And one additional point for you guys to remember:
DIM A AS DOUBLE
DIM b AS _FLOAT
A# = 0.12345678901234567890
b## = 0.12345678901234567890
PRINT A#
PRINT b##
I can’t stress this point enough: PRINT IS UNRELIABLE FOR VALUE COMPARISONS..
PRINT is probably the most complicated and overly convoluted piece of code in all of QB64. You want a nice headache?? Go into QB64.bas and libqb.cpp and try and decode how the BLEEP Galleon has it doing what it does.

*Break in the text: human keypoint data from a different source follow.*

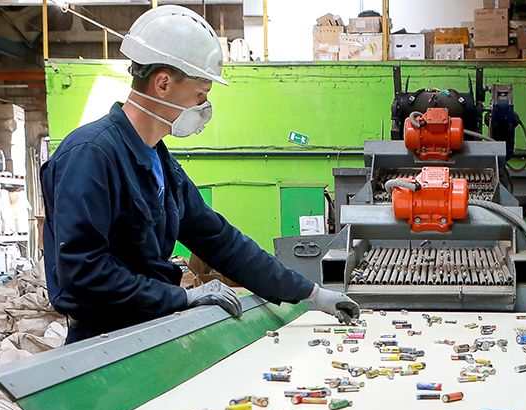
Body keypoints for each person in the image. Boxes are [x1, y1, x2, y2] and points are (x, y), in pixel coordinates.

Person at [40, 6, 358, 344]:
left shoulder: (160, 163)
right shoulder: (91, 155)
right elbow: (83, 273)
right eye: (200, 94)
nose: (204, 107)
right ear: (163, 83)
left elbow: (221, 241)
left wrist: (311, 293)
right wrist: (182, 296)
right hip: (102, 342)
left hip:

PRINT converts, inverts, reverts, exverts, introverts, unverts, and farts on whatever you send it, and then by some presto magicunknownicus it displays stuff to the screen — but that’s at whatever precision level PRINT wants to display it at.
x = 0.0000000000000000001 *might* print 0 to the screen, making you think, “OH! I went beyond precision limits!” Then you might write FOR I = 1 TO 10: x = x * 2: NEXT. At this point, when you get x, it might print something like 1D-8... If the internal value was actually 0, then 0 * 0 ten times would still be 0, but the answer doesn’t show that.

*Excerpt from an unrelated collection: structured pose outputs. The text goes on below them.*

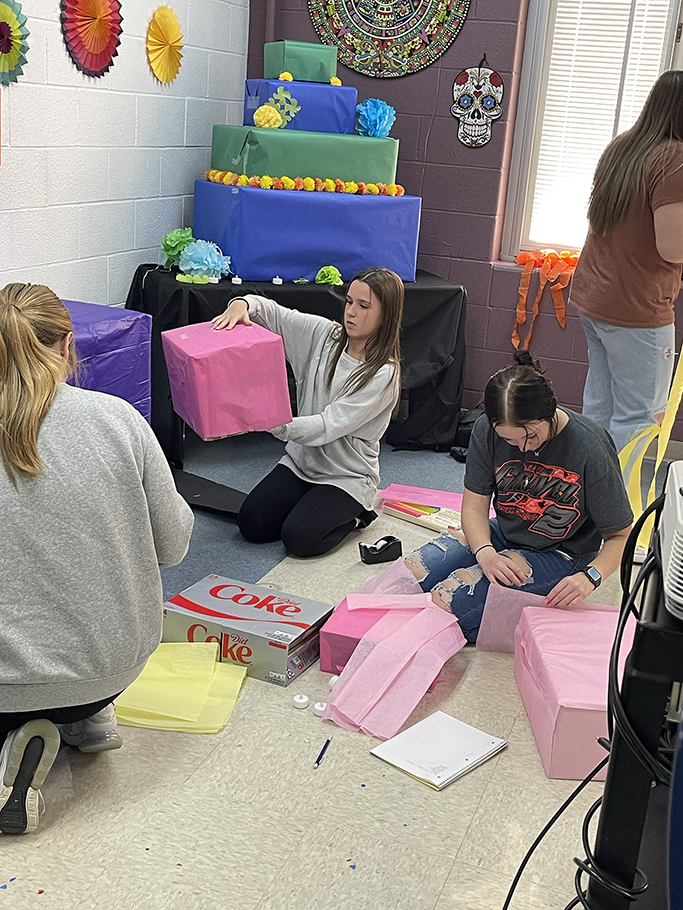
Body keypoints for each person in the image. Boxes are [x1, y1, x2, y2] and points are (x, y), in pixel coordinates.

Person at [0, 283, 194, 835]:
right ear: (67, 348)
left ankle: (21, 734)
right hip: (112, 668)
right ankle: (84, 716)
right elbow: (174, 545)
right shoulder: (119, 419)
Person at [404, 352, 633, 641]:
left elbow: (622, 536)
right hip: (506, 531)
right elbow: (474, 508)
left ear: (549, 413)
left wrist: (590, 577)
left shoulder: (590, 446)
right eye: (510, 440)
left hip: (563, 552)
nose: (523, 448)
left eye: (531, 436)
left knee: (447, 600)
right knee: (410, 574)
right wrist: (486, 553)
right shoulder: (486, 430)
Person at [212, 267, 403, 557]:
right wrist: (241, 304)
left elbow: (327, 426)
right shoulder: (324, 335)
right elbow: (272, 312)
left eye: (364, 306)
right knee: (252, 524)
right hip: (301, 463)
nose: (351, 312)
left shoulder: (383, 375)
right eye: (349, 301)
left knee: (300, 539)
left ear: (386, 315)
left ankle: (358, 516)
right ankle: (310, 502)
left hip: (346, 476)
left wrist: (276, 424)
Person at [570, 69, 683, 454]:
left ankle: (585, 502)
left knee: (599, 410)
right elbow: (673, 247)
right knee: (639, 419)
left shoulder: (623, 147)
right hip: (636, 310)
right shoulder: (674, 158)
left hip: (596, 299)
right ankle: (616, 511)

The internal value and the printed value aren’t always the same, just from however PRINT is doing what it does.
With the above, you might try “IF A# = b## THEN”, and find that the two values aren’t necessarily the same. A# may truncate the precision before b## does, giving you different values.
I’m not certain at what depth of precision the values change, but I’m certain I’ve experienced the issue in code before in the past. _FLOAT holds precision greater than PRINT displays, so you can’t always trust it as a value comparison tool.